The models we have discussed are generation-based but an alternative solution could be retrieval-based models whereby a pool of responses is constructed in advance using preexisting human responses. Although this yielded good results, it makes our model less flexibility as the number of possible responses in our retrieval system is fixed. However, this remains to be a popular commercial systems as long as you have a strong pool of responses.
It is a common problem that seq2seq methods produces inconsistent and contradictory responses. This is believe to be caused by the training data itself as in conversational data, there are one-to-many instances where one question is mapped to many different answers. For example, “How old are you?”. To counter this, Li et al. proposed a persona-based response generation system that utilises speaker embeddings on top of word embeddings. The speaker embeddings behave similarly to the word embeddings except it captures the latent space of the speakers whereby speakers with similar speaking styles or interests are map closely together. The architecture of the system is shown below. The system behaves like a normal LSTM with the addition of using the speaker embedding to generate a more personalised response.

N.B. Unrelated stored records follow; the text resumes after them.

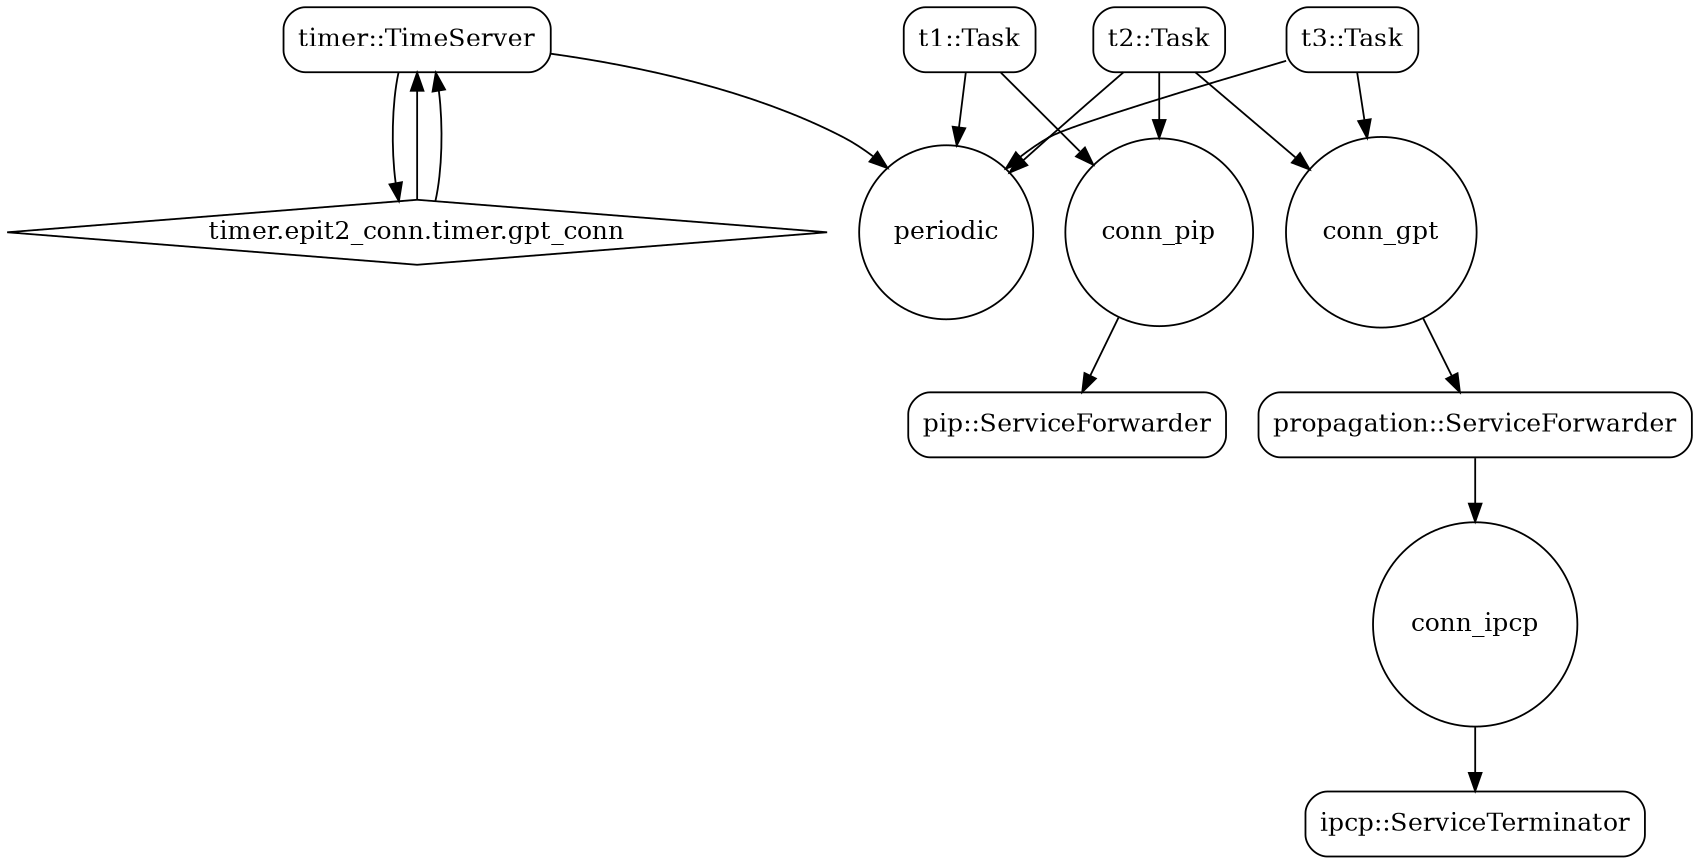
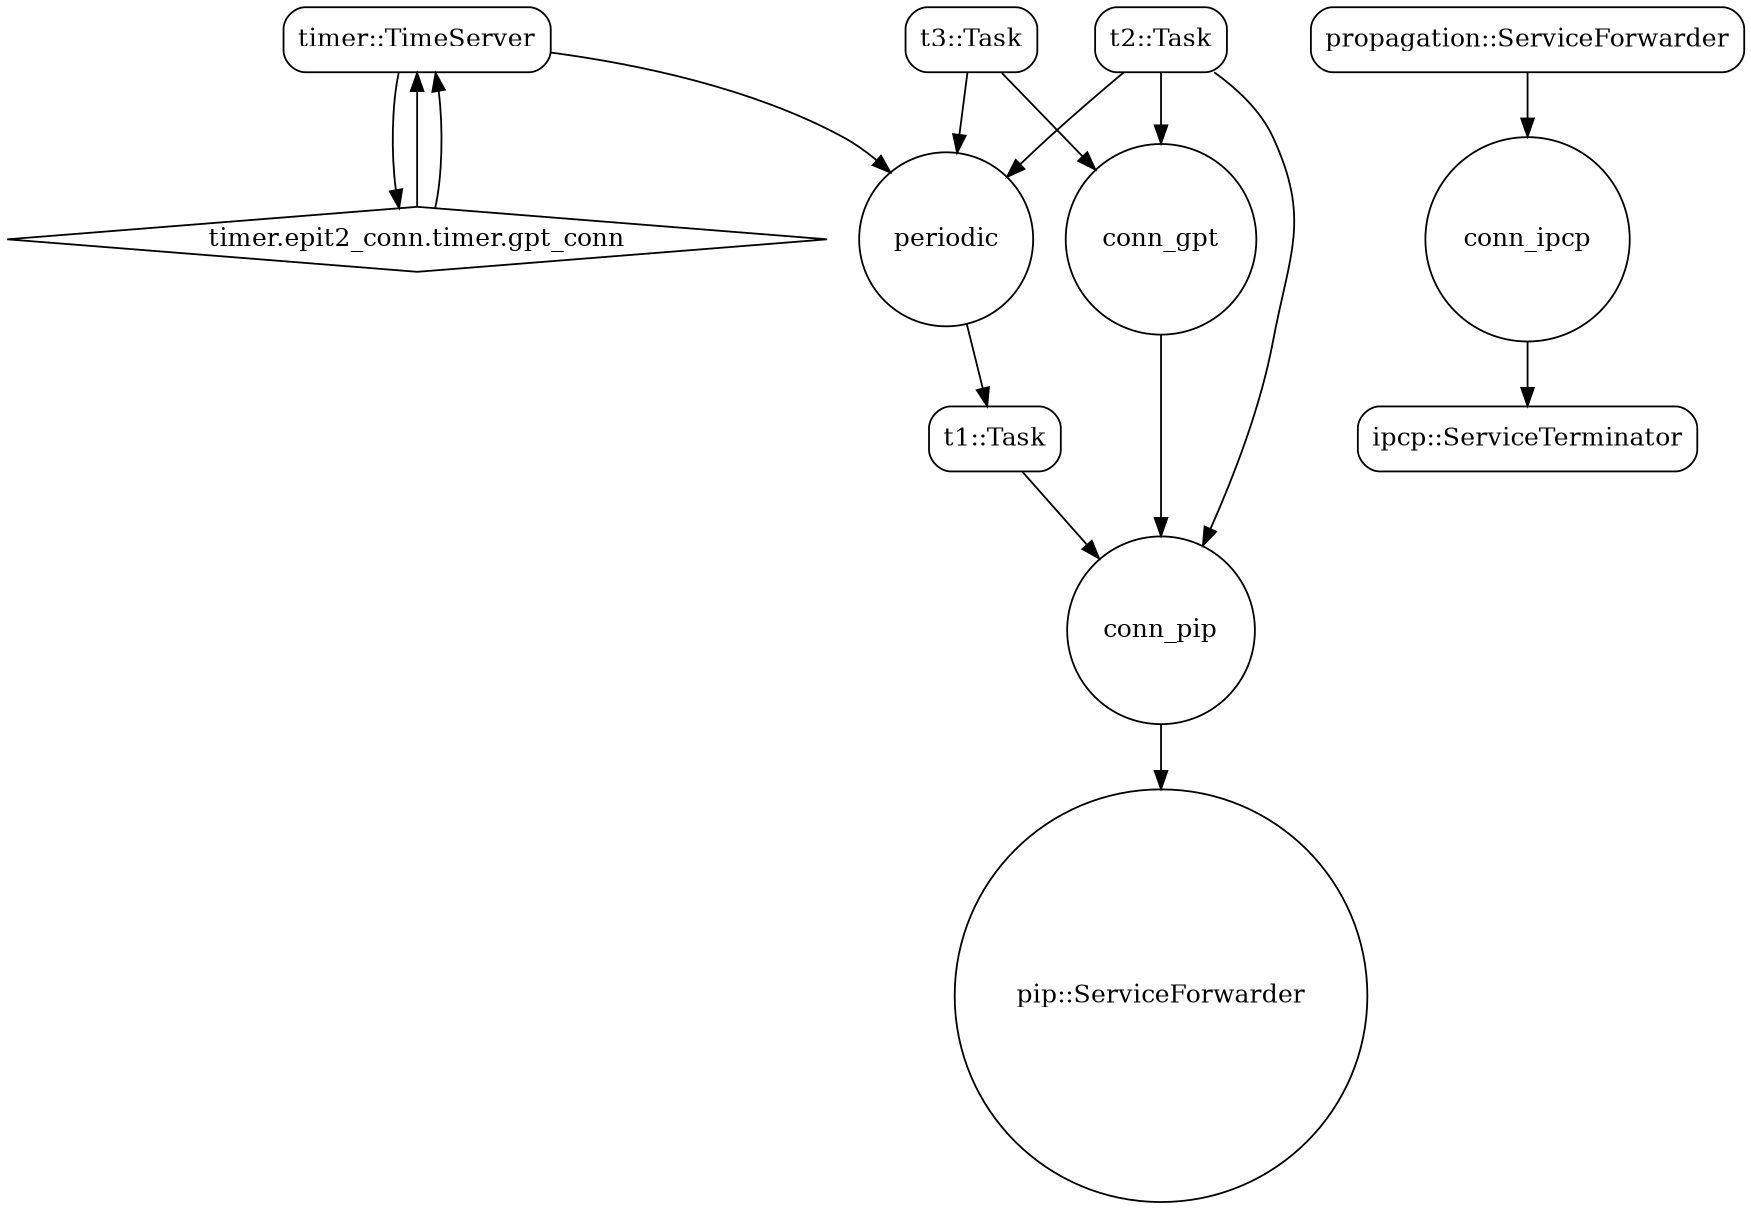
  digraph {
    node [shape=box style=rounded]
    n1 [label="timer::TimeServer"]
    "timer.epit2_conn.timer.gpt_conn" [shape=diamond style=""]
    periodic [shape=circle style=""]
    n4 [label="t1::Task"]
    conn_pip [shape=circle style=""]
-   n6 [label="pip::ServiceForwarder"]
+   n6 [label="pip::ServiceForwarder" shape=circle]
    n7 [label="t2::Task"]
    n8 [label=conn_gpt shape=circle style=""]
    n9 [label="propagation::ServiceForwarder"]
    n10 [label="t3::Task"]
    conn_ipcp [shape=circle style=""]
    n12 [label="ipcp::ServiceTerminator"]
    n1 -> "timer.epit2_conn.timer.gpt_conn"
    n1 -> periodic
    "timer.epit2_conn.timer.gpt_conn" -> n1
    "timer.epit2_conn.timer.gpt_conn" -> n1
-   n4 -> periodic
+   periodic -> n4
    n4 -> conn_pip
    conn_pip -> n6
    n7 -> periodic
    n7 -> conn_pip
    n7 -> n8
-   n8 -> n9
+   n8 -> conn_pip
    n9 -> conn_ipcp
    n10 -> periodic
    n10 -> n8
    conn_ipcp -> n12
  }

You can also add the personalised information to a retrieval-based system where the system is essentially a binary classifier over a large database of responses. The classifier is trained with the traditional loss function, with the addition of the probability of response given the author to generate a more relevant response to a particular author.

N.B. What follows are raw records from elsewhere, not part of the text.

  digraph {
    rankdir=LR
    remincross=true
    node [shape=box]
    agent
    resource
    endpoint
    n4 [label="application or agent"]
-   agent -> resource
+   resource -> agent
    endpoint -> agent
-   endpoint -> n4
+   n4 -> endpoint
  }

Word or phrases repetition is a common problem in generation tasks. The dialogue generation is a much more challenging task as the given word or phrase might me map to zero or multiple words in the target. Although the attention model has been successful in alleviating the repetition errors in machine translation, for dialogue generation, it often fails to do so. One adjustment here is to add the self-attention mechanism to the decoder to improve mitigate the word repetition problem and improve generation of longer and coherent responses.
Most of the challenges above are still ongoing and require further investigation. However, a much bigger challenge is response appropriateness. Most E2E systems can produce good responses but struggles with generating names or facts that connects to the real world due to lack of grounding. For example, “what is the weather forecast for tomorrow?”, the system has no problem generating “sunny” or “rainy” but how appropriate are those responses for your area? Overall, responses are often correct but the semantic content is often inappropriate.